◆ EXERCISE AIM: Please copy every line of the data in which the string "lines" appears.
::: INPUT :::
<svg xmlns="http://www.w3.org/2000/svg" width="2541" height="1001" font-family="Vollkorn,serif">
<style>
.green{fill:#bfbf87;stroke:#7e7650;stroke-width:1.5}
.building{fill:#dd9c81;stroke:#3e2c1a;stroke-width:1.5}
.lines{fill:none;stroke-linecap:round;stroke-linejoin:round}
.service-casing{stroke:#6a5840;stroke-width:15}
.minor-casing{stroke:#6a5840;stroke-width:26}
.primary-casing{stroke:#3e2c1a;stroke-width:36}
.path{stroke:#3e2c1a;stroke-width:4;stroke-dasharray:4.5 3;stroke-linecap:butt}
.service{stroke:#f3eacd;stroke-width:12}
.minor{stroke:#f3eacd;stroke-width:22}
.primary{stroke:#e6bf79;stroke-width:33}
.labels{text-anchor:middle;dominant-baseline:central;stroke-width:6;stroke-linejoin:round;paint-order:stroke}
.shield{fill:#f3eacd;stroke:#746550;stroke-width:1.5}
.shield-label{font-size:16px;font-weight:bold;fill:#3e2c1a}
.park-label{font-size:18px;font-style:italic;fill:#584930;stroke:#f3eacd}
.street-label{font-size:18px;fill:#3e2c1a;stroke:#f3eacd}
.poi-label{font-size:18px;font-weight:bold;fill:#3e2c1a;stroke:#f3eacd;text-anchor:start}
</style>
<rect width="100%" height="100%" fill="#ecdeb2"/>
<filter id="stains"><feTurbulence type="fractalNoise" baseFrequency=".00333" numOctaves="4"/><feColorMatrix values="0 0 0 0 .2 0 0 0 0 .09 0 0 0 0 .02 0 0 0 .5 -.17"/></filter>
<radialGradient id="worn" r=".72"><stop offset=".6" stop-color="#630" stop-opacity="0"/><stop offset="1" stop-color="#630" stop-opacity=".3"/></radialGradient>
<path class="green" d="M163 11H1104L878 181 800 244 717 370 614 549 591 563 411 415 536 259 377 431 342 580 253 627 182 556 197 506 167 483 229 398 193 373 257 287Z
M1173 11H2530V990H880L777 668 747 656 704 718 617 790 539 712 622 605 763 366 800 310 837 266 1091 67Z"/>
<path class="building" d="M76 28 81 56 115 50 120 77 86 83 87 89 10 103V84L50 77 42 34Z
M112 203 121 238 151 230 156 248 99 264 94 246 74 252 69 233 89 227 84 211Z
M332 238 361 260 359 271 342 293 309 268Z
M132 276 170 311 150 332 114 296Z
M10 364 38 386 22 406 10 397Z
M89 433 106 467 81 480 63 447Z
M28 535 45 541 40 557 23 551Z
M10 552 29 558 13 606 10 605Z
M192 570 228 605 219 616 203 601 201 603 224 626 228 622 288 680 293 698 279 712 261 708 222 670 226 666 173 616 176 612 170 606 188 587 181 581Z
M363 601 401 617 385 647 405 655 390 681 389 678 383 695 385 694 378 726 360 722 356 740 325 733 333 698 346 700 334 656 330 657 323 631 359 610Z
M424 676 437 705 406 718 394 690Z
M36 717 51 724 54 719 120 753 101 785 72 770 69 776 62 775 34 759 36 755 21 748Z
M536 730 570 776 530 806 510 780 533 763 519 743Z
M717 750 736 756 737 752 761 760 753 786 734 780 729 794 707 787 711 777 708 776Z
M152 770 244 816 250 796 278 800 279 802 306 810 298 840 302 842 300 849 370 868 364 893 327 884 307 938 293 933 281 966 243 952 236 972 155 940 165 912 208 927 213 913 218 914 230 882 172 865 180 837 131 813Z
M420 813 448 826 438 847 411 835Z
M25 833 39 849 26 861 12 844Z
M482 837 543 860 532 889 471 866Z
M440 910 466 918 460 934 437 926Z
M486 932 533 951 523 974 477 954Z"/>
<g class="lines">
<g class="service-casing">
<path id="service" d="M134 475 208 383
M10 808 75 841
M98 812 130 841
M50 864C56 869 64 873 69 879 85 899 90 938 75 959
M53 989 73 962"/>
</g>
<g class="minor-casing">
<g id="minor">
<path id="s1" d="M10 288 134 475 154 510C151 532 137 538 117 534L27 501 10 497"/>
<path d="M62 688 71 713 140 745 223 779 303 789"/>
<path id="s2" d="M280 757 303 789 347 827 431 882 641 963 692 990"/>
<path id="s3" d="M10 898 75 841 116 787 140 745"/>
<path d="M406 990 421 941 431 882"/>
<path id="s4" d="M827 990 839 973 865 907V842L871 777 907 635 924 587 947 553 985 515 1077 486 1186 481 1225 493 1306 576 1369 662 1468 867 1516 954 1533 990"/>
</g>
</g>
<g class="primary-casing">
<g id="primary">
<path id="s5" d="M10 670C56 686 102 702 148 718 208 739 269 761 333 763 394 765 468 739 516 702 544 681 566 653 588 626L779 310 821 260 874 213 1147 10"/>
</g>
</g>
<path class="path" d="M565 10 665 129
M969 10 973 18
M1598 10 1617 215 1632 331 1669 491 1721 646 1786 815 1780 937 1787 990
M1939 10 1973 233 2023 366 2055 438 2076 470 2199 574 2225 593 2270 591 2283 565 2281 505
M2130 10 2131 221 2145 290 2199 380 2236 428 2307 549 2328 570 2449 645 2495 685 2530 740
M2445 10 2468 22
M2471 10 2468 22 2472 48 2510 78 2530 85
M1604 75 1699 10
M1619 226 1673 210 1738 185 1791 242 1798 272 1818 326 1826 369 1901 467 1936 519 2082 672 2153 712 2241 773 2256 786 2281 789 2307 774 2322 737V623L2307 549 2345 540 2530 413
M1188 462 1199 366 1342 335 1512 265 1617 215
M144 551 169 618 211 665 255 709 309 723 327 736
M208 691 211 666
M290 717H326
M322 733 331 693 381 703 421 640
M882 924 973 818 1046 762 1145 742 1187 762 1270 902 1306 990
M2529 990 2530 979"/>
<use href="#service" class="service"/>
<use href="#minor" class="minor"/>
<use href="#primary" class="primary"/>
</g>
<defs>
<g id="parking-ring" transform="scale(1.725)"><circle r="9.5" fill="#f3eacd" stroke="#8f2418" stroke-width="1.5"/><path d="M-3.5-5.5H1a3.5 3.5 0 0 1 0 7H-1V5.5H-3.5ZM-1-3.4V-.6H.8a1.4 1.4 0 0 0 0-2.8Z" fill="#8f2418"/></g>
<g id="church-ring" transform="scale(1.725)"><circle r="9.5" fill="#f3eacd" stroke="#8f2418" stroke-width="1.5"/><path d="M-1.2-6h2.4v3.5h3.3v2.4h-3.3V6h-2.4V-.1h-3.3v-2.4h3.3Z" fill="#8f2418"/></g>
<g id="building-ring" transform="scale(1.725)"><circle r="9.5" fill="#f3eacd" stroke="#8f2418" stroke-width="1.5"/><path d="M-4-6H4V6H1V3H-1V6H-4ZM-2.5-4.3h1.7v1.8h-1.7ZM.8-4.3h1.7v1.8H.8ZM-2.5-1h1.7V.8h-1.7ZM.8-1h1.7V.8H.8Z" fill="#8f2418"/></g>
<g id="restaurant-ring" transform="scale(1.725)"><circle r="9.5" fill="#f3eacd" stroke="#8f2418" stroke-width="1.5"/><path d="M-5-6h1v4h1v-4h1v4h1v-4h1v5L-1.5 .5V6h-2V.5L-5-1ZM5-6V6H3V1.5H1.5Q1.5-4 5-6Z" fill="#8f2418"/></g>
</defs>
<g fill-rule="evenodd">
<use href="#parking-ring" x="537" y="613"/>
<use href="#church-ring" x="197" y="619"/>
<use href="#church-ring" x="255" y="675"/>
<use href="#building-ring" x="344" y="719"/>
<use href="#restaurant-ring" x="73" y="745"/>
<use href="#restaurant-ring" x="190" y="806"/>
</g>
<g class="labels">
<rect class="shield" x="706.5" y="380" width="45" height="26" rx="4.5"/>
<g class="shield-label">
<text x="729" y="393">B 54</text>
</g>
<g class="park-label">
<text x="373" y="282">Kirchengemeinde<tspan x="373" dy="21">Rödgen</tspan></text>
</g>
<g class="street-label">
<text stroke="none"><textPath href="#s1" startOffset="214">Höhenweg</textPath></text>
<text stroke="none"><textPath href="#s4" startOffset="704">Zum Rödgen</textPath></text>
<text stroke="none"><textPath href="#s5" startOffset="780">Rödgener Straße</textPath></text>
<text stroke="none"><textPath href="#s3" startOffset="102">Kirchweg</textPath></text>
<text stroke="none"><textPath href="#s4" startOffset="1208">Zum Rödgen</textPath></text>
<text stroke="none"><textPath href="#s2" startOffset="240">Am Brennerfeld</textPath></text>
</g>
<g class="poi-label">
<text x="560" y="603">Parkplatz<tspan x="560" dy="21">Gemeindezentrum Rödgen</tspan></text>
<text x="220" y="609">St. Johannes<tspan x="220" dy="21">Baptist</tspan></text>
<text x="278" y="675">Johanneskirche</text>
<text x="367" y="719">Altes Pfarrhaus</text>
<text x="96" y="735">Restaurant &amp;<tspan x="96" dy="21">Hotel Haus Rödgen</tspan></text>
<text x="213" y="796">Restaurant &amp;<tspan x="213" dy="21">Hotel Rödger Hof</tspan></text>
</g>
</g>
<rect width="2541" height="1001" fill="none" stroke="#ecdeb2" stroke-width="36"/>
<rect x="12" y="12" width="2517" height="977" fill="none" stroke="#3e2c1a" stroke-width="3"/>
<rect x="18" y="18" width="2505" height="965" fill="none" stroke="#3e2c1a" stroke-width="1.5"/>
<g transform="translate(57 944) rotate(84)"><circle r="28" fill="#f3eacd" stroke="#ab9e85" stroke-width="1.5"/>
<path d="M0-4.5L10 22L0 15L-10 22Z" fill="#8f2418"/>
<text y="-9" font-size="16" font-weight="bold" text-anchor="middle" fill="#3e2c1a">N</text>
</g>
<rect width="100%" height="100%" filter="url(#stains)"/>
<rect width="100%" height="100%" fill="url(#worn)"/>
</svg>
:::
◆ WRITTEN ANSWER:
.lines{fill:none;stroke-linecap:round;stroke-linejoin:round}
<g class="lines">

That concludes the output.